Ø Pasal 4 Dalam pengangkatan dan
pemberhentian Pepatih Dalem dan juga Bupati Sri Sultan harus mendapatkan
persetujuan dari Kumpeni. Pokok-pokok pemikirannya itu Sri Sultan tidak
mempunyai kuasa penuh atas berhenti atau berlanjutnya patih dalem karena semua
keputusan berada di tangan Dewan Hindia Belanda.
Ø Pasal 5 Sri Sultan mengampuni
Bupati pada selama peperangan lebih memihak Kumpeni.

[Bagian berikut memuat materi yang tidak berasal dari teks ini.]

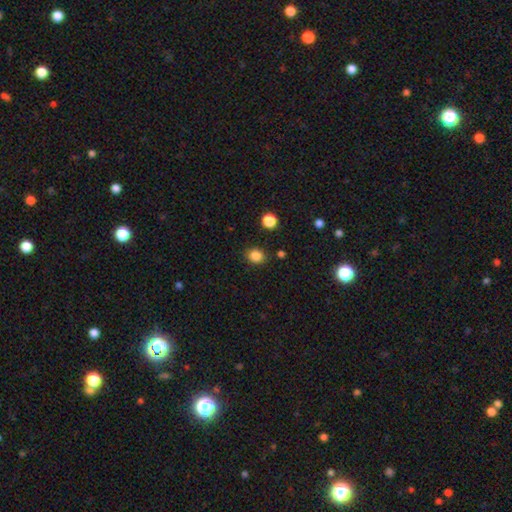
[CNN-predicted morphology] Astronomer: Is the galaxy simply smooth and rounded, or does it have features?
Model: smooth — 84%.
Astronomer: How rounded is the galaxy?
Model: round — 68%.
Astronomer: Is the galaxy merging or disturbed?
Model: none — 86%.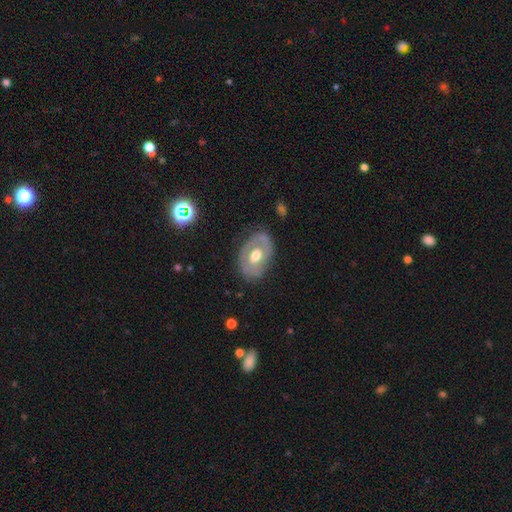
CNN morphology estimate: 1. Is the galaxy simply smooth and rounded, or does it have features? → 61% featured or disk, 34% smooth, 6% star or artifact.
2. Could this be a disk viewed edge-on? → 92% no, 8% yes.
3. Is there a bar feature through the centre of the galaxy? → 72% no, 22% weak, 7% strong.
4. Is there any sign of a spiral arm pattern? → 70% no, 30% yes.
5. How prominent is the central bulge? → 69% moderate, 22% large, 7% small, 1% dominant, 1% none.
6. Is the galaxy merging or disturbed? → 74% none, 18% minor disturbance, 7% major disturbance, 1% merger.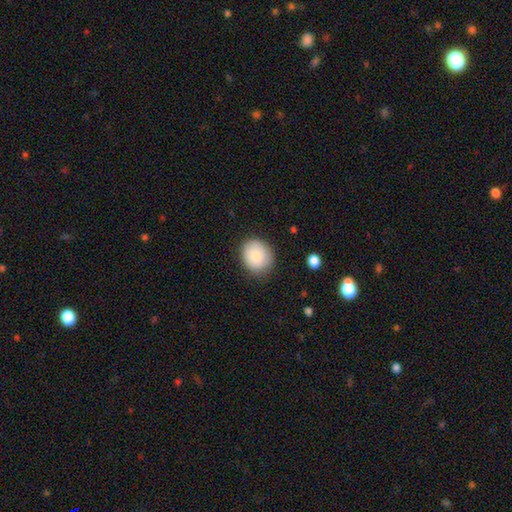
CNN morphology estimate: This is clearly a smooth galaxy (84%). How rounded: likely round (68%). Merging: likely none (80%).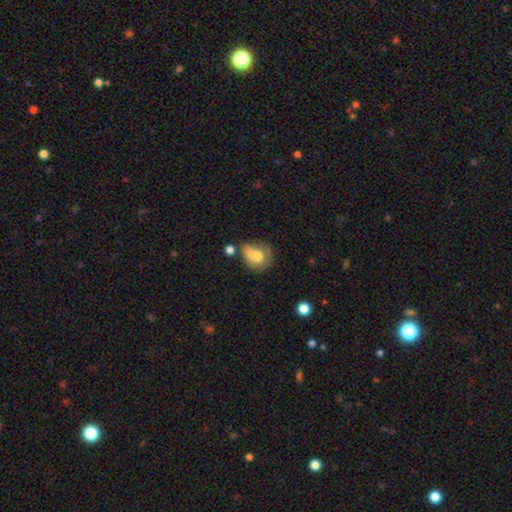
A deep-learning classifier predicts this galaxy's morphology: smooth 65%, featured or disk 26%, star or artifact 9%. Down the decision tree: how rounded — round (55%); merging — merger (33%).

Ø Pasal 6 Sri Sultan tidak dapat
menuntut atas pulau Madura dan daerah pesisiran, karena telah diserahkan oleh
Sri Sunan Paku Buwono II kepada Kumpeni pada tanggal 18 Mei 1746 dalam
Contract-nya. Untuk itu Kumpeni memberikan ganti rugi kepada Sri Sultan 10.000
real pertahunya.
Ø Pasal 7 Sri Sultan akan memberi
bantuan kepada Sri Sunan Paku Buwono III jika sewatu diperlukan.
Ø Pasal 8 Sri Sultan berjanji
menjual seluruh bahan-bahan makanan dengan harga tertentu kepada Kumpeni.
Ø
Pasal 9 Sri Sultan berjanji harus mentaati segala
macam perjanjian yang sudah pernah diadakan oleh raja-raja Mataram sebelumnya
dengan Kumpeni, khususnya perjanjian-perjanjian 1705, 1733, 1743, 1746, 1749.
Dampak
Perjanjian Giyanti
Perjanjian
ini untuk pihak VOC ditandatangani oleh N. Hartingh, W. van Ossenberch, J.J. Steenmulder,
C. Donkel, dan W. Fockens. Dampak perjanjian giyanti yaitu kerusuhan terus
berlangsung, hal ini karena kelompok Pangeran Sambernyawa atau Raden Mas Said
tidak turut serta dalam perjanjian tersebut. Untungya sekarang Indonesia dalam
keadaan damai, karenanya kerusuhan sudah tidak terjadi lagi.